Records from a dataset:
^^^^^^^^

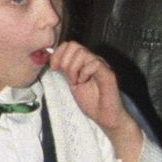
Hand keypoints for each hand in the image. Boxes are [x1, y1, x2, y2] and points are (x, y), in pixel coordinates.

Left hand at [49, 40, 142, 161]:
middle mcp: (93, 60)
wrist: (105, 116)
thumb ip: (65, 70)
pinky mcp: (108, 73)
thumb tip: (53, 59)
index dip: (58, 54)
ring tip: (76, 82)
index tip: (54, 68)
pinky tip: (84, 82)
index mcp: (84, 61)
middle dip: (65, 61)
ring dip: (73, 68)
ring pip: (82, 53)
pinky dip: (84, 73)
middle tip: (68, 78)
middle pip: (73, 45)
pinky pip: (94, 63)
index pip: (69, 45)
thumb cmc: (91, 102)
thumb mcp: (72, 83)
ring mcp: (101, 65)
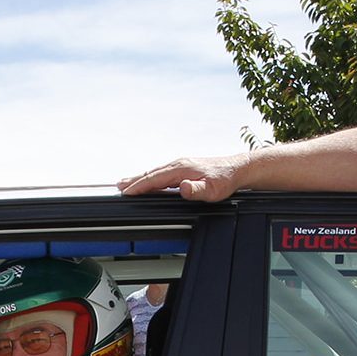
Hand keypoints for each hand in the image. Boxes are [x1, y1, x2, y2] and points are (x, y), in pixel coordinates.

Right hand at [119, 155, 241, 201]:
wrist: (237, 169)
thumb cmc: (225, 180)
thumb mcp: (213, 190)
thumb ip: (197, 190)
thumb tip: (183, 188)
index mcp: (181, 169)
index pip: (155, 179)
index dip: (139, 186)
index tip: (126, 192)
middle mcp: (179, 164)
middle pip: (152, 173)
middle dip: (135, 180)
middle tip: (119, 186)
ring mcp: (181, 164)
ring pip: (156, 172)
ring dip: (141, 178)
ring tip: (128, 183)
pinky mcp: (185, 167)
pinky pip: (163, 172)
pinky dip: (152, 177)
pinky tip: (150, 181)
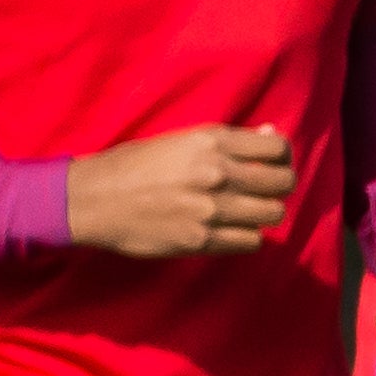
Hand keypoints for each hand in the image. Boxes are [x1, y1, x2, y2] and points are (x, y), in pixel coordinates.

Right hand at [68, 123, 296, 255]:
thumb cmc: (134, 165)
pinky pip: (251, 240)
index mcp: (212, 142)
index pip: (278, 147)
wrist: (92, 199)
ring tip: (246, 211)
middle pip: (283, 183)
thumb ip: (227, 141)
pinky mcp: (201, 239)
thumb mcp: (181, 140)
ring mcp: (211, 208)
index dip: (282, 157)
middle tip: (264, 191)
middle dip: (278, 187)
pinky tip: (231, 230)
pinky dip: (246, 236)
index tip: (273, 165)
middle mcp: (217, 173)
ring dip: (264, 213)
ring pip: (272, 213)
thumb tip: (270, 135)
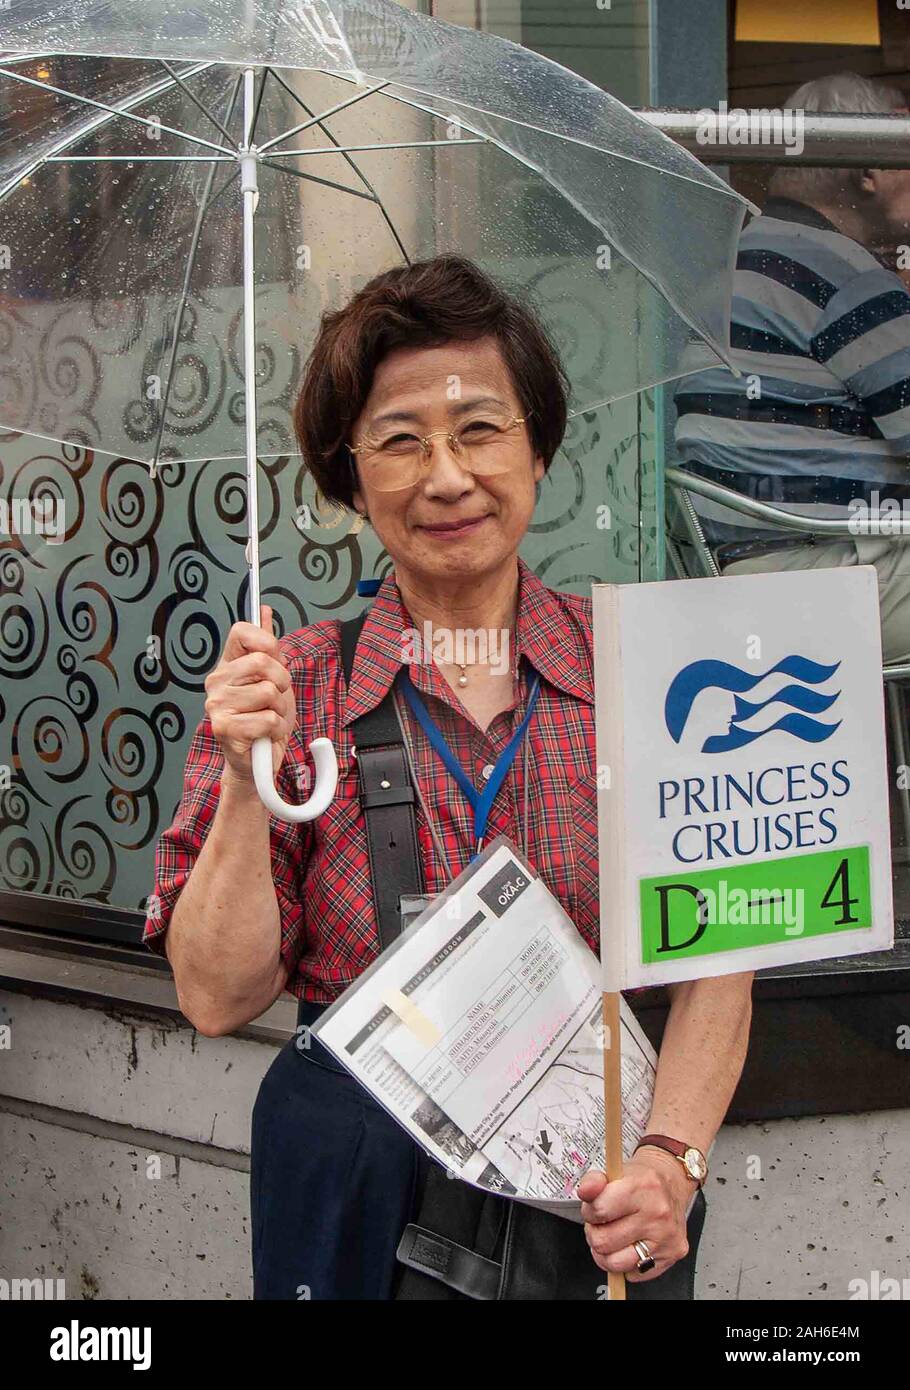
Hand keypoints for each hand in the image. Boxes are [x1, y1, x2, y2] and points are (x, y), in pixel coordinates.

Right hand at [204, 605, 296, 782]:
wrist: (258, 761)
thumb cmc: (264, 719)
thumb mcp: (273, 679)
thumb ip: (268, 646)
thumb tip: (264, 611)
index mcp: (227, 665)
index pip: (242, 631)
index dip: (266, 641)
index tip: (274, 658)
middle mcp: (216, 682)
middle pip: (263, 662)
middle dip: (282, 682)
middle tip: (276, 700)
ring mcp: (217, 705)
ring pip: (269, 692)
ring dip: (280, 710)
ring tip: (270, 719)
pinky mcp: (224, 729)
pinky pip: (268, 719)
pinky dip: (275, 729)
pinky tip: (264, 734)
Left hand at [576, 1147, 693, 1282]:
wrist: (674, 1181)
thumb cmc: (642, 1180)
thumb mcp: (615, 1171)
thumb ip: (593, 1181)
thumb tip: (585, 1191)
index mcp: (641, 1187)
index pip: (599, 1211)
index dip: (590, 1211)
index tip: (594, 1209)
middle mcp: (657, 1214)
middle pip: (603, 1241)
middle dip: (596, 1234)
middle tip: (603, 1224)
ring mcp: (666, 1237)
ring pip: (616, 1264)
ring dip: (608, 1253)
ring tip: (613, 1237)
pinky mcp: (672, 1255)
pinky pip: (634, 1274)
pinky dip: (627, 1264)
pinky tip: (632, 1245)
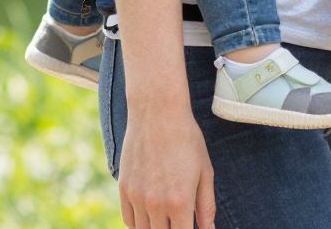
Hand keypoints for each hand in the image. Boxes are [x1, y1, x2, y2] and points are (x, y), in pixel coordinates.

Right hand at [117, 106, 215, 228]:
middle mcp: (156, 203)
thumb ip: (206, 205)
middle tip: (181, 220)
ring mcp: (137, 197)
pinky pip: (129, 220)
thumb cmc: (187, 140)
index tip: (192, 227)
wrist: (157, 113)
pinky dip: (140, 223)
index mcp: (180, 201)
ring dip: (157, 228)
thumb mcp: (204, 172)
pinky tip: (152, 217)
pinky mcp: (124, 189)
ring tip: (168, 219)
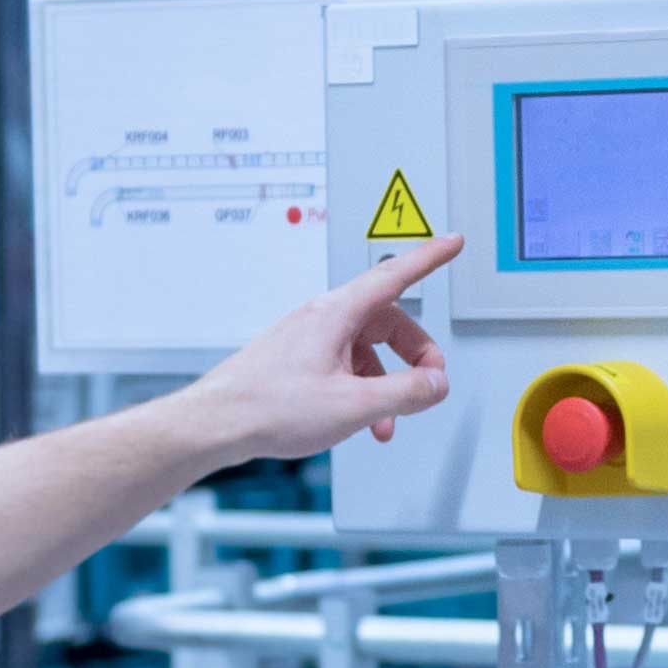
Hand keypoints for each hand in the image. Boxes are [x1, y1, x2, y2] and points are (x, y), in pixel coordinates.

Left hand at [187, 235, 461, 464]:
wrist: (216, 423)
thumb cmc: (269, 406)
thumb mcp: (353, 404)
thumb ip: (405, 392)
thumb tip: (436, 383)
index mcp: (337, 314)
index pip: (394, 276)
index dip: (428, 259)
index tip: (451, 244)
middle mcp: (322, 318)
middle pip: (387, 321)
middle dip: (414, 354)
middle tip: (428, 384)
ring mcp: (309, 338)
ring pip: (365, 349)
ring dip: (386, 383)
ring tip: (386, 422)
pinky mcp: (298, 359)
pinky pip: (344, 365)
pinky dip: (362, 389)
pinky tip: (359, 420)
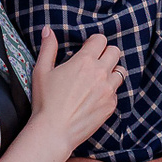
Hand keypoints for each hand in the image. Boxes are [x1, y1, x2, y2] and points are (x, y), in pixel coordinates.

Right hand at [29, 30, 122, 150]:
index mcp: (84, 61)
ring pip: (120, 71)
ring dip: (111, 71)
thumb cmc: (45, 101)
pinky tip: (96, 96)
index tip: (88, 49)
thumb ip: (48, 48)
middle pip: (115, 52)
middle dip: (106, 54)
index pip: (101, 40)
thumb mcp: (41, 71)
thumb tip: (48, 30)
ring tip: (98, 79)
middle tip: (94, 62)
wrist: (54, 131)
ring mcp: (108, 90)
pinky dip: (109, 91)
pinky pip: (117, 92)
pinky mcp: (111, 105)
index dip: (94, 43)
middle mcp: (100, 73)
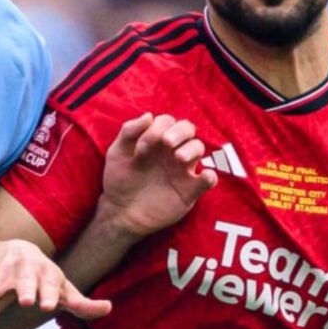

^^^^^^^^

_Task to complete_. Every line above goes into your copy exactly; no images go in.

_Task result_.
Hand keypoints for each hand in the image. Boxes are [x1, y1, x2, y2] and points are (x, y), in pixel coordinates.

Left hand at [49, 40, 142, 161]:
middle mcp: (93, 60)
wrist: (105, 116)
thumb ip: (65, 70)
pinky mcp: (108, 73)
thumb tip: (53, 59)
index dip: (58, 54)
ring tip: (76, 82)
index tip: (54, 68)
pinky tip: (84, 82)
index mcp: (84, 61)
middle dip: (65, 61)
ring dip: (73, 68)
ring pip: (82, 53)
pinky dip: (84, 73)
middle tip: (68, 78)
middle pip: (73, 45)
pinky pip: (94, 63)
index pip: (69, 45)
thumb cmc: (91, 102)
thumb mcp: (72, 83)
ring mcp: (101, 65)
Hand keypoints for each hand in the image. Boxes are [x1, y1, x2, y2] and points are (x, y), in pixel coordinates.

Right hand at [119, 155, 241, 201]:
wrist: (237, 169)
thumb cmc: (225, 180)
thumb mcp: (213, 190)
thumb ip: (197, 190)
thumb tip: (183, 188)
index mcp: (181, 169)
index pip: (155, 179)
index dip: (139, 186)
index tip: (126, 192)
middle mcp: (179, 164)
middle pip: (152, 173)
middle dip: (135, 180)
middle tip: (119, 186)
ring mcp: (181, 164)
ring pip: (156, 172)
ring dip: (141, 178)
ring tip: (128, 183)
pinky mcp: (185, 167)
pinky pip: (163, 172)
pinky dip: (152, 177)
pinky tip: (150, 181)
Hand keypoints for each hand in the image. Boxes are [x1, y1, x2, y2] and points are (x, y), in pixel coordinates.

Right hand at [68, 123, 296, 255]:
thumb cmc: (134, 165)
pinky pip: (251, 240)
index mcp: (212, 142)
index pip: (278, 147)
wrist: (92, 199)
ring tip: (246, 211)
middle pip: (283, 183)
thumb ip: (227, 141)
pinky mcp: (201, 239)
thumb mcp: (181, 140)
ring mcp: (211, 208)
index dip: (282, 157)
middle tip: (264, 191)
middle dip: (278, 187)
pinky tip: (231, 230)
pinky dip: (246, 236)
index tip: (273, 165)
middle mcp: (217, 173)
ring dip: (264, 213)
ring pip: (272, 213)
thumb tip: (270, 135)
Hand keypoints for each hand in the image. Boxes are [x1, y1, x2, y2] and points are (x, y), in pixel coordinates.

Right hand at [204, 605, 296, 782]:
wrist: (258, 761)
thumb cmc: (264, 719)
thumb mcp: (273, 679)
thumb ip: (268, 646)
thumb tip: (264, 611)
index mcp: (227, 665)
index pip: (242, 631)
index dip: (266, 641)
index tip: (274, 658)
middle mcp: (216, 682)
middle pip: (263, 662)
middle dip: (282, 682)
middle tip: (276, 700)
ring mcp: (217, 705)
ring pip: (269, 692)
ring dip: (280, 710)
ring tip: (270, 719)
pinky mcp: (224, 729)
pinky pip: (268, 719)
pinky dip: (275, 729)
pinky tip: (264, 734)
Left hand at [576, 1147, 693, 1282]:
wrist: (674, 1181)
thumb cmc: (642, 1180)
thumb mcp: (615, 1171)
thumb ip: (593, 1181)
thumb tip: (585, 1191)
index mcp: (641, 1187)
index pip: (599, 1211)
index dip: (590, 1211)
index tip: (594, 1209)
middle mcp: (657, 1214)
middle pip: (603, 1241)
middle dip: (596, 1234)
middle tip: (603, 1224)
ring mcp: (666, 1237)
ring pip: (616, 1264)
ring dip: (608, 1253)
ring tip: (613, 1237)
pinky mcp: (672, 1255)
pinky pip: (634, 1274)
pinky dip: (627, 1264)
pinky tip: (632, 1245)
Hand keypoints for each hand in the image. Boxes are [x1, y1, x2, y2] and points are (x, y), in pixel coordinates.

Right hand at [117, 106, 215, 228]:
middle mcp: (156, 203)
thumb ip: (206, 205)
middle tip: (181, 220)
ring mcp: (137, 197)
pinky pip: (129, 220)
thumb cmc: (187, 140)
index tip: (192, 227)
wrist: (157, 113)
pinky dip: (140, 223)
index mcp: (180, 201)
ring dip: (157, 228)
thumb mcp: (204, 172)
pinky tip: (152, 217)
pinky mcp: (124, 189)
ring tip: (168, 219)
Hand keypoints for each hand in the image. Boxes are [x1, y1, x2, y2] and points are (x, y), in pixel coordinates.

Left hand at [187, 235, 461, 464]:
wrist: (216, 423)
thumb cmc: (269, 406)
thumb mcp: (353, 404)
thumb ip: (405, 392)
thumb tip: (436, 383)
index mcp: (337, 314)
index pip: (394, 276)
index dip: (428, 259)
index tip: (451, 244)
middle mcp: (322, 318)
middle pip: (387, 321)
middle dip: (414, 354)
middle tip: (428, 384)
ring mcp: (309, 338)
ring pip: (365, 349)
ring dip: (386, 383)
ring tip: (386, 422)
pinky mcp: (298, 359)
pinky pip: (344, 365)
pinky dip: (362, 389)
pinky tip: (359, 420)
Hand keypoints for each hand in the image. Boxes are [x1, y1, x2, y2] and points are (x, y), in pixel coordinates.

Right hand at [29, 30, 122, 150]:
index mcp: (84, 61)
ring pip: (120, 71)
ring dip: (111, 71)
thumb cmc: (45, 101)
pinky tip: (96, 96)
index tip: (88, 49)
thumb ip: (48, 48)
middle pip: (115, 52)
middle dip: (106, 54)
index pip: (101, 40)
thumb mcp: (41, 71)
thumb tip: (48, 30)
ring tip: (98, 79)
middle tip: (94, 62)
wrist: (54, 131)
ring mcp: (108, 90)
pinky dip: (109, 91)
pinky pip: (117, 92)
pinky mcp: (111, 105)
index dip: (94, 43)
middle mcp: (100, 73)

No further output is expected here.